Ge's suit also details alleged cover-up of reports of other adverse events, including cancers, suicidal ideation, renal failure, and cardiomyopathy, among others.

Financial conflicts alleged with Nissen, Cleveland Clinic

Ge's suit names only the pharmaceutical company as defendant but does allege that financial connections between the Cleveland Clinic's Dr Steven Nissen "should be considered when analyzing Actos's risks compared with Avandia's."

Nissen, with Kathy Wolski, famously published the rosiglitazone meta-analysis that set off the TZD firestorm, showing a 43% increase in MI with pioglitazone's chief competitor. Ge's suit cites the Nissen paper as a key factor in Takeda's efforts to position pioglitazone as a safer alternative to rosiglitazone. Nissen, the suit notes, was principal investigator for the phase 3 PERISCOPE trial, which used intravascular ultrasound (IVUS) to screen patients for trial eligibility, then repeat IVUS imaging for trial participants. Ge's suit estimates that "payment Nissen received from Takeda through Cleveland Clinic Foundation was estimated to be $8 million to $10 million" for PERISCOPE and that IVUS procedures likely brought in over $13 million in revenue for the Cleveland Clinic.

Pharmalot, which reported Ge's original suit in early March, quotes Nissen as pointing out that Ge's calculations were off base, since reimbursement would have been divided among all of the enrolling centers, of which there were more than 100 globally.
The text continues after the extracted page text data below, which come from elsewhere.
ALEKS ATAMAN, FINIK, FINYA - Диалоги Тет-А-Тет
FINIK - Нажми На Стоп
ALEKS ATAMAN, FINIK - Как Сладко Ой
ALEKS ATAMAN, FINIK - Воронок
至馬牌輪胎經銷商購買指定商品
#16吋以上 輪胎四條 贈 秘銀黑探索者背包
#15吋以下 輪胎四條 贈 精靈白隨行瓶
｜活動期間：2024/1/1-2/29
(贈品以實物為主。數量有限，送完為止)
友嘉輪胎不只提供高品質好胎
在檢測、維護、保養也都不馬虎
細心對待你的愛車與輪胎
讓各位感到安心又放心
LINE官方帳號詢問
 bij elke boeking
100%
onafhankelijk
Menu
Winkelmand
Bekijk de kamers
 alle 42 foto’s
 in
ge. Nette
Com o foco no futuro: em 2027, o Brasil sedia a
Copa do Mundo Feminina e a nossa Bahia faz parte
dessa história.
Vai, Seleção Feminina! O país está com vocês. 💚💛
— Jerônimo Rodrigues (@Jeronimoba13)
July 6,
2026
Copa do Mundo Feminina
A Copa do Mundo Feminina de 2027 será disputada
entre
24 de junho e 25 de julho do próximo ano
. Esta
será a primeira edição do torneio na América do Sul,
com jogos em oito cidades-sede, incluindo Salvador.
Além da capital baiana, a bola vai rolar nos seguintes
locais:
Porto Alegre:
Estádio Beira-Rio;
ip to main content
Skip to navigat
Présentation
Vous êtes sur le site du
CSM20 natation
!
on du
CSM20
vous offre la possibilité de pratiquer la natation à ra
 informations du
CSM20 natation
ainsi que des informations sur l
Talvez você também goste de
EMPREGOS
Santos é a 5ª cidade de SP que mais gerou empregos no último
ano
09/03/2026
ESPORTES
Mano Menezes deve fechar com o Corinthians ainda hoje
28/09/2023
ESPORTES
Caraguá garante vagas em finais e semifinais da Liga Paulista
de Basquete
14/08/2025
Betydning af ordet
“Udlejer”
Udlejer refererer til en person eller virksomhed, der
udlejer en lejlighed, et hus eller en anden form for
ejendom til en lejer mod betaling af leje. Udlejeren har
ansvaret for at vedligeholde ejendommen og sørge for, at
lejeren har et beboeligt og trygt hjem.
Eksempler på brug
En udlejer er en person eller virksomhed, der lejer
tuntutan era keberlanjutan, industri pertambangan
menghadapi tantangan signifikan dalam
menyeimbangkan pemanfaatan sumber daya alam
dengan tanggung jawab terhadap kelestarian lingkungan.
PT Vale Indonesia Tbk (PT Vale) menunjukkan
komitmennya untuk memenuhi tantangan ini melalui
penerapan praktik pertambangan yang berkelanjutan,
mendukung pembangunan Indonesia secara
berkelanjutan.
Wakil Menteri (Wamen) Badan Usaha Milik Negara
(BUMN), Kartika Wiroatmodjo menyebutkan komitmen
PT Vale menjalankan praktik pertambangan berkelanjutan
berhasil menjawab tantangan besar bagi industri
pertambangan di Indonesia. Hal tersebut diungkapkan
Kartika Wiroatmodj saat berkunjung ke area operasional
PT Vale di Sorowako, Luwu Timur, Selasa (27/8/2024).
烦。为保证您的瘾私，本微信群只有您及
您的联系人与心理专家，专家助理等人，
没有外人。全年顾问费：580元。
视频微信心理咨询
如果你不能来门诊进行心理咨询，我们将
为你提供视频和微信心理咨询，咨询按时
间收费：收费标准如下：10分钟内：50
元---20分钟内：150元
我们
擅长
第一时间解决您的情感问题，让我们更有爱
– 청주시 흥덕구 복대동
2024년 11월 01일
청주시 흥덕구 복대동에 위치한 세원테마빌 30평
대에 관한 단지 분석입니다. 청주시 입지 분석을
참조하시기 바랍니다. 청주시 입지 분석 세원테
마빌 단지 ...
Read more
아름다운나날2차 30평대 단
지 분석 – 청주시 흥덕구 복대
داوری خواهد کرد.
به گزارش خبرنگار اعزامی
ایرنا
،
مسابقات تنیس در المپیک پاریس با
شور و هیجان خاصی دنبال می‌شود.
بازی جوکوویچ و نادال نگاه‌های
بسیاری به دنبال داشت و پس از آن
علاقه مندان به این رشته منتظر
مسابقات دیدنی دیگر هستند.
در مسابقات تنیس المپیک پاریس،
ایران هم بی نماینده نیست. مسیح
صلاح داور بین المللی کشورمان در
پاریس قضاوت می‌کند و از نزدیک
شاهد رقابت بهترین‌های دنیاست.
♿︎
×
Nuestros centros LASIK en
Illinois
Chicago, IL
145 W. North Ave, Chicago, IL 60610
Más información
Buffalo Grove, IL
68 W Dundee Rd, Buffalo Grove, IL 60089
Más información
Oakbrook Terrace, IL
Contacted by heartwire yesterday, Nissen characterized the lawsuit as old news and called the claims "total nonsense," stressing that he "got not one dime."

Asked about the millions allegedly made by his institution, Nissen said that the Cleveland Clinic, as well as the Duke Clinical Research Institute and other academic research centers, "do clinical trials and the institutions get revenue, but that is completely irrelevant to this lawsuit."

He notes that Takeda funding for PERISCOPE was disclosed in the JAMA article and "there is nothing there that has not already been in the public domain for years."

Nissen also points to the fact that the Justice Department and 25 states had declined to intervene. "They did not find any merit in this, and they refused to try the suit. So the thing, as far as I can tell, is completely dead."

Hundreds of millions?

Baum, however, points out that the government opts not to intervene "in most cases and has stated that that does not mean the case has no merit. . . . They are relying more and more on the private sector to litigate the case to begin with and wait and see what discovery turns up."

Baum also stressed that Nissen "is not a party; he is identified because he was working on the PERISCOPE trial [with Actos] on behalf of Takeda at the same time he was conveying this information regarding Avandia. And we want to see what communications occurred between Dr Nissen and Takeda and see what information Takeda was funneling to him."

If successful, Ge's suit could see her stand to win 15% to 30% of the civil settlement in the case. Her lawyers would not put a number on this, but the suit itself estimates that the government has "suffered hundreds of millions of dollars of damages."

Takeda has not responded to heartwire 's request for comment; the company will need to file its response to Ge's claim tomorrow. The company had previously asked for--and was granted--an extension to an earlier response date last month.